VI. Le malheureux ne devient-il pas plus malheureux avec le temps ? Toutes les calamités, les souffrances, les chagrins, tous les maux analogues, ne s’aggravent-ils pas en proportion de leur durée ? Mais, si dans tous ces cas le mal s’augmente avec le temps, pourquoi n’en serait-il pas de même dans les cas contraires ? Pourquoi le bonheur ne s’augmenterait-il pas aussi[1] ?

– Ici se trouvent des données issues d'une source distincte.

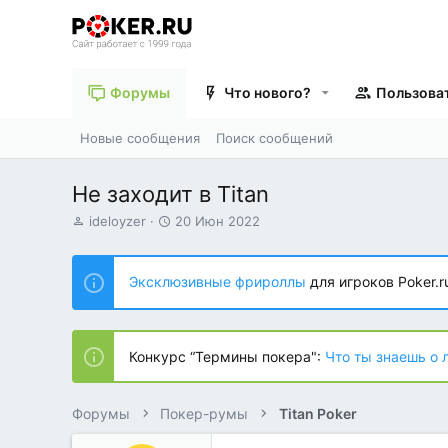
Форумы
Что нового?
Пользова
Новые сообщения
Поиск сообщений
Не заходит в Titan
А
Д
ideloyzer
20 Июн 2022
в
а
т
т
о
а
Эксклюзивные фрироллы
для игроков Poker.r
р
н
т
а
е
ч
м
а
Конкурс “Термины покера":
Что ты знаешь о 
ы
л
а
Форумы
Покер-румы
Titan Poker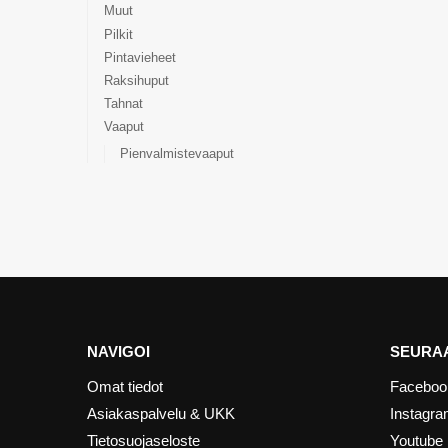
Muut
Pilkit
Pintavieheet
Raksihuput
Tahnat
Vaaput
Pienvalmistevaaput
NAVIGOI
SEURAA
Omat tiedot
Faceboo
Asiakaspalvelu & UKK
Instagr
Tietosuojaseloste
Youtube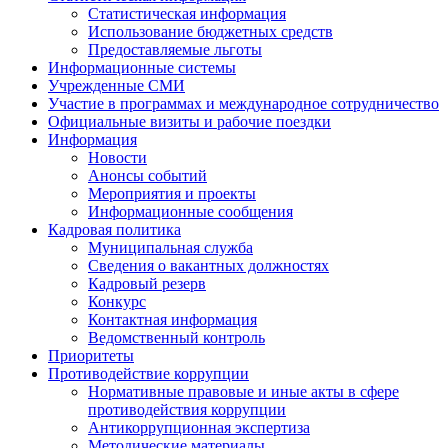
Статистическая информация
Использование бюджетных средств
Предоставляемые льготы
Информационные системы
Учрежденные СМИ
Участие в программах и международное сотрудничество
Официальные визиты и рабочие поездки
Информация
Новости
Анонсы событий
Мероприятия и проекты
Информационные сообщения
Кадровая политика
Муниципальная служба
Сведения о вакантных должностях
Кадровый резерв
Конкурс
Контактная информация
Ведомственный контроль
Приоритеты
Противодействие коррупции
Нормативные правовые и иные акты в сфере
противодействия коррупции
Антикоррупционная экспертиза
Методические материалы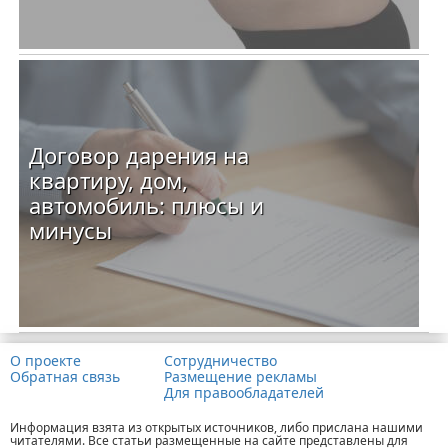
Договор дарения на
квартиру, дом,
автомобиль: плюсы и
минусы
О проекте
Сотрудничество
Обратная связь
Размещение рекламы
Для правообладателей
Информация взята из открытых источников, либо прислана нашими
читателями. Все статьи размещенные на сайте представлены для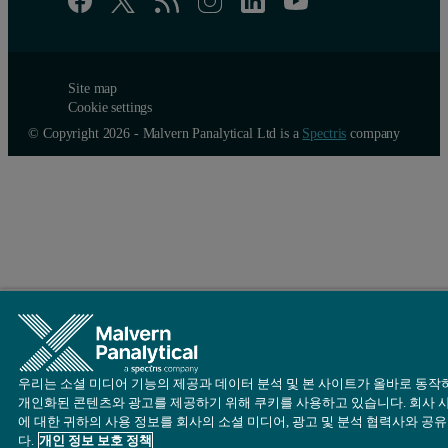
Site map
Cookie settings
© Copyright 2026 - Malvern Panalytical Ltd is a
Spectris
company
우리는 소셜 미디어 기능의 제공과 데이터 분석 및 본 사이트가 올바로 동작
개인화된 콘텐츠와 광고를 제공하기 위해 쿠키를 사용하고 있습니다. 회사 
에 대한 귀하의 사용 정보를 회사의 소셜 미디어, 광고 및 분석 협력사와 공
다.
개인 정보 보호 정책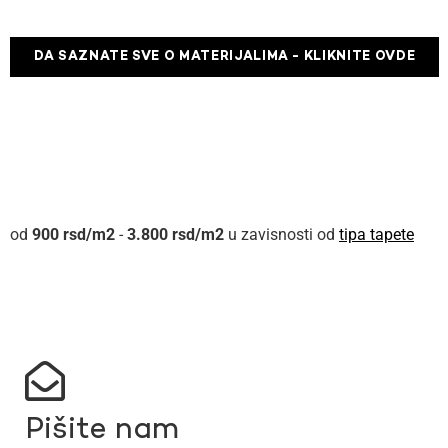
DA SAZNATE SVE O MATERIJALIMA - KLIKNITE OVDE
900
rsd
-
3.800
rsd
u zavisnosti od
tipa tapete
Pišite nam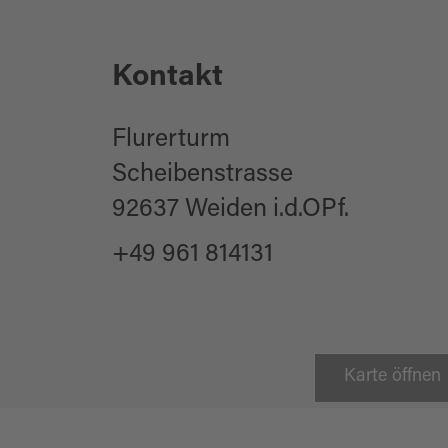
Kontakt
Flurerturm
Scheibenstrasse
92637 Weiden i.d.OPf.
+49 961 814131
Karte öffnen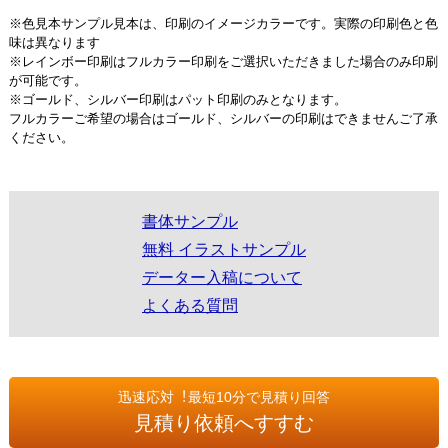
※色見本サンプル見本は、印刷のイメージカラーです。実際の印刷色と色
味は異なります
※レインボー印刷はフルカラー印刷をご選択いただきました場合のみ印刷
が可能です。
※ゴールド、シルバー印刷はパット印刷のみとなります。
フルカラーご希望の場合はゴールド、シルバーの印刷はできませんご了承
ください。
書体サンプル
無料 イラストサンプル
データー入稿について
よくある質問
迅速応対︕最短10分で見積り回答
見積り依頼へすすむ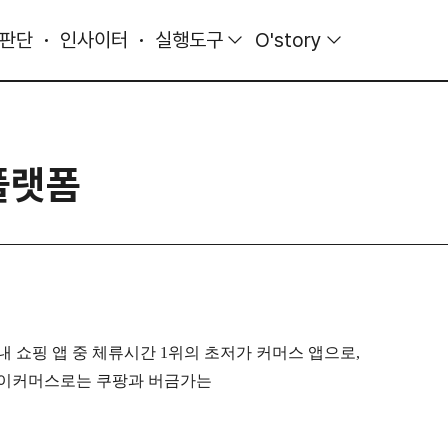
 판단
인사이터
실행도구
O'story
플랫폼
내 쇼핑 앱 중 체류시간 1위의 초저가 커머스 앱으로,
 이커머스로는 쿠팡과 버금가는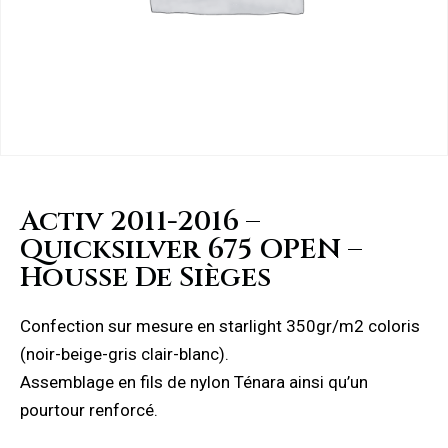
Activ 2011-2016 –
Quicksilver 675 OPEN –
Housse De Sièges
Confection sur mesure en starlight 350gr/m2 coloris
(noir-beige-gris clair-blanc).
Assemblage en fils de nylon Ténara ainsi qu’un
pourtour renforcé.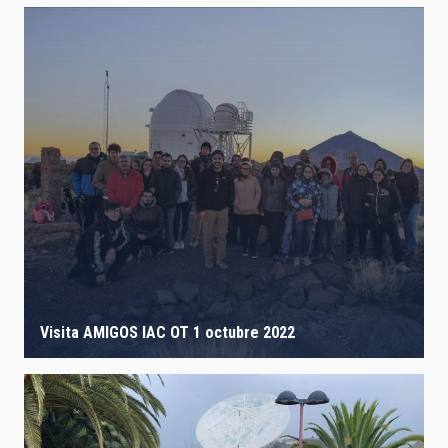
Visita AMIGOS IAC OT 1 octubre 2022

Par rapport aux chagrins, aux souffrances, on peut dire avec raison que le temps y ajoute. Quand, par exemple, la maladie se prolonge et devient un état habituel, le corps s’altère de plus en plus profondément avec le temps. Mais si le mal reste toujours au même degré, s’il n’empire pas, on n’a à se plaindre que du présent. Veut-on au contraire tenir compte aussi du passé, c’est qu’alors on considère les traces que le mal a laissées, la disposition morbide dont le temps accroît l’intensité, parce que sa gravité est proportionnée à sa durée. Dans ce cas, ce n’est pas la longueur du temps, c’est l’aggravation du mal qui ajoute à l’infortune. Mais le nouveau degré ne subsiste pas en même temps que l’ancien, et il ne faut pas venir dire qu’il y a plus, en additionnant ce qui n’est plus avec ce qui est. Quant à la félicité, son caractère est d’avoir un terme bien fixe, d’être toujours la même. Si encore ici la longueur du temps amène quelque accroissement, c’est parce qu’un progrès dans la vertu en fait faire un dans le bonheur, et alors ce n’est pas le nombre des années de bonheur qu’on doit calculer, c’est le degré de vertu qu’on a fini par acquérir.

VII. Mais, s’il ne faut [quand il s’agit du bonheur] con-

  1. Voy. sur les mêmes questions, Cicéron, De Finibus, liv. ii, § 27, 28, 29, etc.